Zwei Vorzeigebetriebe im Porträt | HANDWERK IN BERLIN 2023 - 4Nachhaltigkeit als Teil der Handwerks-DNA
Für das Handwerk ist nachhaltiges Handeln nicht bloß ein Trend, sondern seit Jahrhunderten Teil der eigenen Identität. Handwerker*innen reparieren, sanieren und erhalten und nehmen somit eine Schlüsselrolle bei der Ressourcenschonung und in der Kreislaufwirtschaft ein. Für die zwei Berliner Handwerksunternehmen Klara Grün (Gebäudereinigung) und Florida Eis (Speiseeishersteller) ist Nachhaltigkeit gar die Grundlage jeder betrieblichen Entscheidung. Wir haben beide besucht und gefragt, wie sich Wachstum und Nachhaltigkeit im Handwerk vereinen lassen.

• **Arbeitsanweisungen**
a: In welcher Branche ist das Unternehmen Klara Grün laut dem Textauszug tätig?
b: Nennen Sie alle Tätigkeiten, die der Textauszug den Handwerker*innen im Zusammenhang mit Ressourcenschonung zuschreibt.
c: Zitieren Sie aus dem Textauszug den Abschnitt von "Zwei Vorzeigebetriebe im" bis "Handwerk vereinen lassen.".

• **Inhalt des Datensatzes**
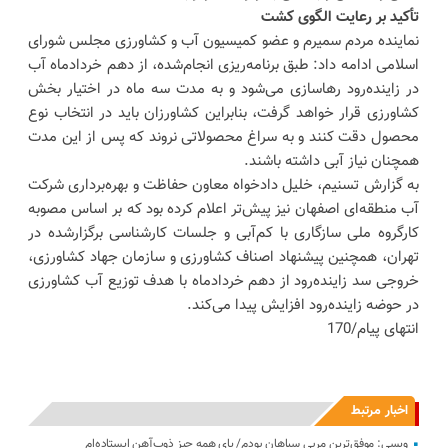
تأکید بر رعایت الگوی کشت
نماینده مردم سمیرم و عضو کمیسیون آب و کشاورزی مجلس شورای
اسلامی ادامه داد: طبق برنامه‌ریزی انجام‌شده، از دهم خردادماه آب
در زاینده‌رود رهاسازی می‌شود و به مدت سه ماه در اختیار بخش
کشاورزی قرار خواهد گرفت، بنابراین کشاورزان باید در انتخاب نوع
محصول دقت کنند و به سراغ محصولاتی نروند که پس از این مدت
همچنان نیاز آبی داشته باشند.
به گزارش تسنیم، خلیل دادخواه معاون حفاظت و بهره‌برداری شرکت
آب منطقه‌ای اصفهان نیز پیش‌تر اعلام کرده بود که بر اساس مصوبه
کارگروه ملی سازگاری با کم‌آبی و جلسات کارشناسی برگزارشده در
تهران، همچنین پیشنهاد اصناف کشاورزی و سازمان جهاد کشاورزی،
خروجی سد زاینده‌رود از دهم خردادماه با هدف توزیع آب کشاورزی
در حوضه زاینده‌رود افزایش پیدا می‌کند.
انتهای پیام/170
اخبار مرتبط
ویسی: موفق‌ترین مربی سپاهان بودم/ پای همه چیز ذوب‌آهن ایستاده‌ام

• **Schriftliche Antworten**
a: Gebäudereinigung

b: reparieren, sanieren, erhalten

c:
Zwei Vorzeigebetriebe im Porträt | HANDWERK IN BERLIN 2023 - 4Nachhaltigkeit als Teil der Handwerks-DNA
Für das Handwerk ist nachhaltiges Handeln nicht bloß ein Trend, sondern seit Jahrhunderten Teil der eigenen Identität. Handwerker*innen reparieren, sanieren und erhalten und nehmen somit eine Schlüsselrolle bei der Ressourcenschonung und in der Kreislaufwirtschaft ein. Für die zwei Berliner Handwerksunternehmen Klara Grün (Gebäudereinigung) und Florida Eis (Speiseeishersteller) ist Nachhaltigkeit gar die Grundlage jeder betrieblichen Entscheidung. Wir haben beide besucht und gefragt, wie sich Wachstum und Nachhaltigkeit im Handwerk vereinen lassen.